Advancements in technology make cochlear implants beneficial for more people with severe hearing loss, including infants as young as 6 months, and cochlear implants have been found to have positive impact on quality of life and speech development.

Technological improvements in cochlear implants have increased the group of severely and profoundly hearing impaired people who may benefit from implants, according to an article written by two Australian doctors in the Australian Family Physician periodical.

Severe to profoundly hearing impaired individuals of any age, including infants and geriatric patients, are now considered as candidates for cochlear implant surgery, rather than only the profoundly hearing impaired, they wrote.

Some 1,000 Swedes have the implanted devices, and most of them have enjoyed significant improvements in their quality of life, according to recent Swedish research. But, the Swedish association of hearing impaired people, HRF, says the number of implant recipients could be 10 times higher.

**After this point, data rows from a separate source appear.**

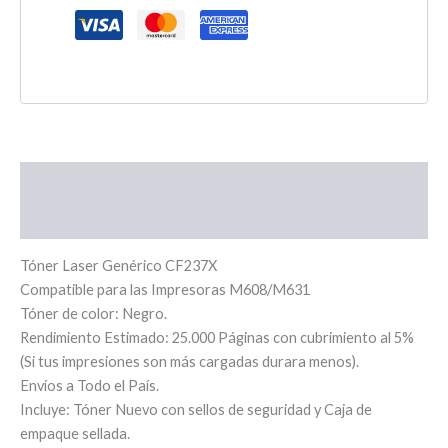
Descripción
Valoraciones (0)
Tóner Laser Genérico CF237X
Compatible para las Impresoras M608/M631
Tóner de color: Negro.
Rendimiento Estimado: 25.000 Páginas con cubrimiento al 5%
(Si tus impresiones son más cargadas durara menos).
Envíos a Todo el País.
Incluye: Tóner Nuevo con sellos de seguridad y Caja de
empaque sellada.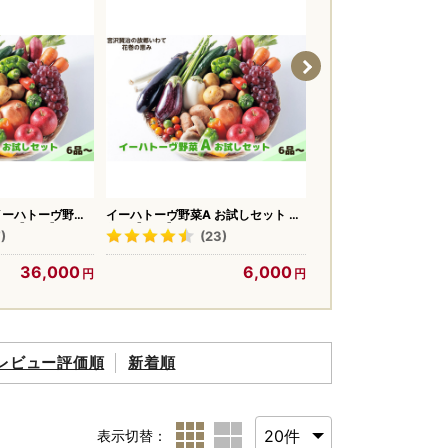
イーハトーヴ野菜
イーハトーヴ野菜A お試しセット 6
野菜【旬のお野菜大満
品～【294】
品～【029】
【A8-040】
)
(23)
(124)
36,000
6,000
レビュー評価順
新着順
表示切替：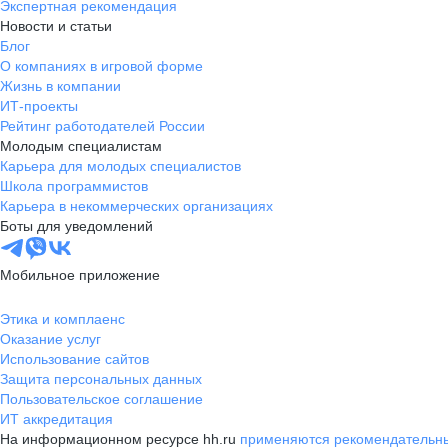
Экспертная рекомендация
Новости и статьи
Блог
О компаниях в игровой форме
Жизнь в компании
ИТ-проекты
Рейтинг работодателей России
Молодым специалистам
Карьера для молодых специалистов
Школа программистов
Карьера в некоммерческих организациях
Боты для уведомлений
Мобильное приложение
Этика и комплаенс
Оказание услуг
Использование сайтов
Защита персональных данных
Пользовательское соглашение
ИТ аккредитация
На информационном ресурсе hh.ru
применяются рекомендательны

While the Swedish study focused on adults, scientists elsewhere have have looked into the possibility of infants receiving cochlear implants.

Researchers from the University of Minnesota evaluated results of cochlear implants in 15 children who received the devices before the age of 12 months.

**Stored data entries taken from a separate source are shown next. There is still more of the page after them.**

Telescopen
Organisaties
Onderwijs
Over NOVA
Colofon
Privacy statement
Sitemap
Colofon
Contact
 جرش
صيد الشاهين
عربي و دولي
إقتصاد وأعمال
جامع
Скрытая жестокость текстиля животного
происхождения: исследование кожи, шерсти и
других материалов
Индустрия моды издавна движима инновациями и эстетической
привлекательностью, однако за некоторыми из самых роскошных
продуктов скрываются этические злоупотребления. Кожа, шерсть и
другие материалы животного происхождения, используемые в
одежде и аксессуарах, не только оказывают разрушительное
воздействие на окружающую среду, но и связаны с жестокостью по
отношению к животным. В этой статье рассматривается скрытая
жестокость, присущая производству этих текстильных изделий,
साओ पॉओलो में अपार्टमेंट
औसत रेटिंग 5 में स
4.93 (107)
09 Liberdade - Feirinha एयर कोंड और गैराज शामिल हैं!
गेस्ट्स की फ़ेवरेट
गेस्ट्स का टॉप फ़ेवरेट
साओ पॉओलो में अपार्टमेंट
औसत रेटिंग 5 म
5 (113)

"In our experience, we feel cochlear implantation is safe for infants as young as 6 months of age," the researchers write in the International Journal of Pediatric Otorhinolaryngology.

A team of American researchers compared speech development among children who have implants. Children implanted earlier in life (in the first 4 years of life) had faster rates of spoken language acquisition than children implanted later in life, the team concluded in the journal Ear and Hearing.